Во дворе хлопнула калитка. Все невольно посмотрели на закрытые ставнями окна. Роман вытащил из кармана браунинг, зарядил его и снова спрятал в карман. Сделал он это спокойно, неторопливо, но быстро и ловко.
— Сегодня вроде гостей больше не должно быть, — объяснил он.
Август и Новиков последовали его примеру.
В окно кто-то дважды отрывисто постучал:
— Сигнал наш. Но кто бы это мог быть? — Роман убавил свет в лампе, и комната погрузилась в полумрак. Он сказал Новикову: — В случае чего, погасишь…
Роман вышел из комнаты. Новиков и Август прислушались. Скрипнула дверь. Видно, кого-то впустили. Из кухни донесся разговор, быстрый, но негромкий, — нельзя было разобрать ни одного слова. Голоса смолкли, и снова тихо стукнула дверь. В комнату вернулся Роман. Был он взволнован.

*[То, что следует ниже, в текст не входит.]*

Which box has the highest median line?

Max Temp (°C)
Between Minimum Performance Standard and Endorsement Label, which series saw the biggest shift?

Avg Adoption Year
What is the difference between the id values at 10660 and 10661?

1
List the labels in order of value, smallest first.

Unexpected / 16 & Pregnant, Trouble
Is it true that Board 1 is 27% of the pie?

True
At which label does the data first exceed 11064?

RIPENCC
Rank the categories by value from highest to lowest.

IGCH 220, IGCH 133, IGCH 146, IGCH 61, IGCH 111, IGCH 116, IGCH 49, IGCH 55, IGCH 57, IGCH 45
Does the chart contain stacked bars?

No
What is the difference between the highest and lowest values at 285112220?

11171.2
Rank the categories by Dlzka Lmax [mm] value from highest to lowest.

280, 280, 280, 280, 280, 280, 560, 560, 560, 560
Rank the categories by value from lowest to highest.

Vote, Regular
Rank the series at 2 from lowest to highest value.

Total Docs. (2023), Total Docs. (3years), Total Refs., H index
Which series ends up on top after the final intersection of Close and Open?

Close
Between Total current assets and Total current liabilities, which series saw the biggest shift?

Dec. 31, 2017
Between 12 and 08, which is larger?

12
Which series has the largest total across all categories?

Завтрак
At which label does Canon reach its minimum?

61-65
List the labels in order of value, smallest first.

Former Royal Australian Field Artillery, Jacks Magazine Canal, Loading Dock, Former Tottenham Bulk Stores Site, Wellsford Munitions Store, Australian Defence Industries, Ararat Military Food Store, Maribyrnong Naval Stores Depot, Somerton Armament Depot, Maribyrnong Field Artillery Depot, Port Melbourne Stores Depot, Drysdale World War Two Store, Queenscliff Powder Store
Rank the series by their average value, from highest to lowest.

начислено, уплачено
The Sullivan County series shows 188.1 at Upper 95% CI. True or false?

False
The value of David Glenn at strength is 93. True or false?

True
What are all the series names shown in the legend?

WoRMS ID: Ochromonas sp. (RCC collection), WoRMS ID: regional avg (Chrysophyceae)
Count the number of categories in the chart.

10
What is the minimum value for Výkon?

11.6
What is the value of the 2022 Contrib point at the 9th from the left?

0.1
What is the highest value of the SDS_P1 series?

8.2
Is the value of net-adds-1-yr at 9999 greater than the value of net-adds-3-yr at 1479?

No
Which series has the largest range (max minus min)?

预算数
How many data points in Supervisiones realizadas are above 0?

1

— Что случилось? — не выдержал Новиков.
— Случится еще. — Роман достал из лежавшей на столе пачки папиросу и, подкрутив фитиль, прикурил от лампы. Выдохнув дым, он сказал:
— На рассвете колчаковцы повезут на Коврижку расстреливать человек пятьдесят. И Мохова тоже.
Новиков вздрогнул, поднялся с дивана. Ему нестерпимо захотелось закурить. Он вытащил из кармана пустую трубку, пососал, спросил:
— Как их повезут?
— На вокзале загонят в вагон, а у станции Седанка перегрузят на катер и… — Роман быстро несколько раз затянулся.
— Надо спасать Антона, — не выдержал и быстро заговорил Новиков. — Я подберу людей.
— О Мохове и других не беспокойся, — остановил его Роман. — Их освобождением займутся красные десятки. А ты немедленно выручай Мандрикова. В час ночи начнется облава в Голубинке. — Роман достал часы. — Час с небольшим осталось.
— Неужели колчаковцы что-то пронюхали? — Новикова охватила тревога, он встал, заторопился: — Ну, я иду…
— Я с вами, — поднялся Берзин и просительно посмотрел на Романа. — Верный глаз и меткая стрельба в темноте не лишние бывают.